**WHAT YOU NEED TO DO:**
Please return the lines below verbatim, beginning at the one that has "vfov_deg: 67.3" and stopping after the one that has "f_number: 2.8", and add no other lines.

(EXERCISE DATA)

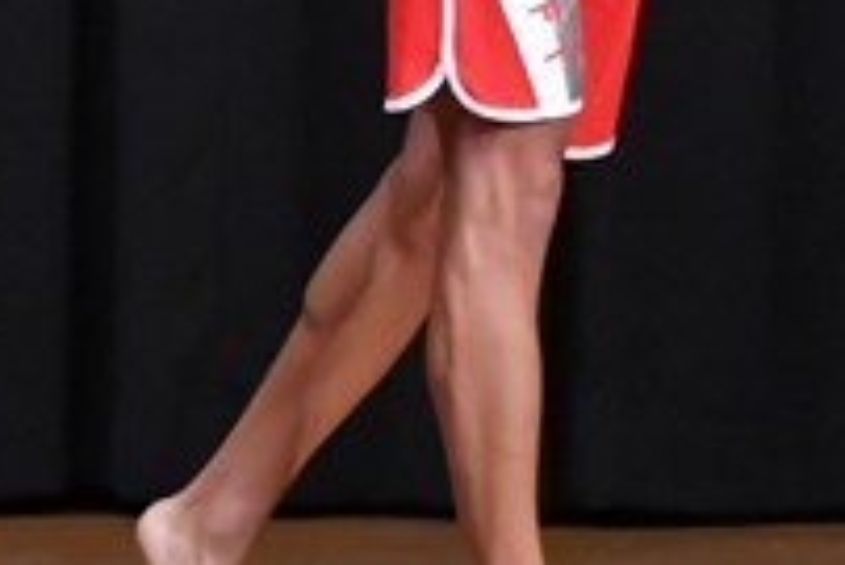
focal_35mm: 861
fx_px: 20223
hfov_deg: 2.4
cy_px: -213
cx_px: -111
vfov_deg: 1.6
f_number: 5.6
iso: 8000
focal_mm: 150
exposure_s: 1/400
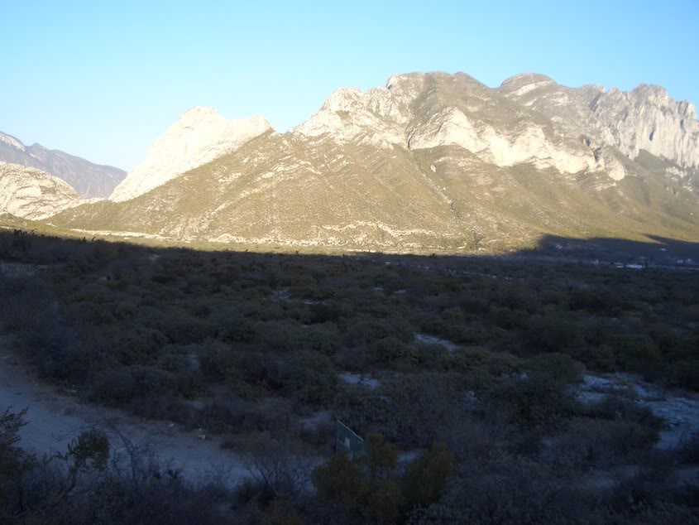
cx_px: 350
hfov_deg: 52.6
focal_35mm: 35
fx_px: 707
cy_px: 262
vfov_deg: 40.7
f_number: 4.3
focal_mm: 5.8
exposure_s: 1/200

(End EXERCISE DATA)
(EXERCISE DATA)

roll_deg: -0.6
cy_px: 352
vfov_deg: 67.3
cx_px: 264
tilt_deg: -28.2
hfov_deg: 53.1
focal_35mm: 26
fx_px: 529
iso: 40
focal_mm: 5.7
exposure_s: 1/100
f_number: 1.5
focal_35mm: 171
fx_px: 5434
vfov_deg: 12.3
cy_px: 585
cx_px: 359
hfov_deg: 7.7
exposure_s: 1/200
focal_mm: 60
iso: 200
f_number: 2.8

(End EXERCISE DATA)

**COMPLETED TASK:**
vfov_deg: 67.3
cx_px: 264
tilt_deg: -28.2
hfov_deg: 53.1
focal_35mm: 26
fx_px: 529
iso: 40
focal_mm: 5.7
exposure_s: 1/100
f_number: 1.5
focal_35mm: 171
fx_px: 5434
vfov_deg: 12.3
cy_px: 585
cx_px: 359
hfov_deg: 7.7
exposure_s: 1/200
focal_mm: 60
iso: 200
f_number: 2.8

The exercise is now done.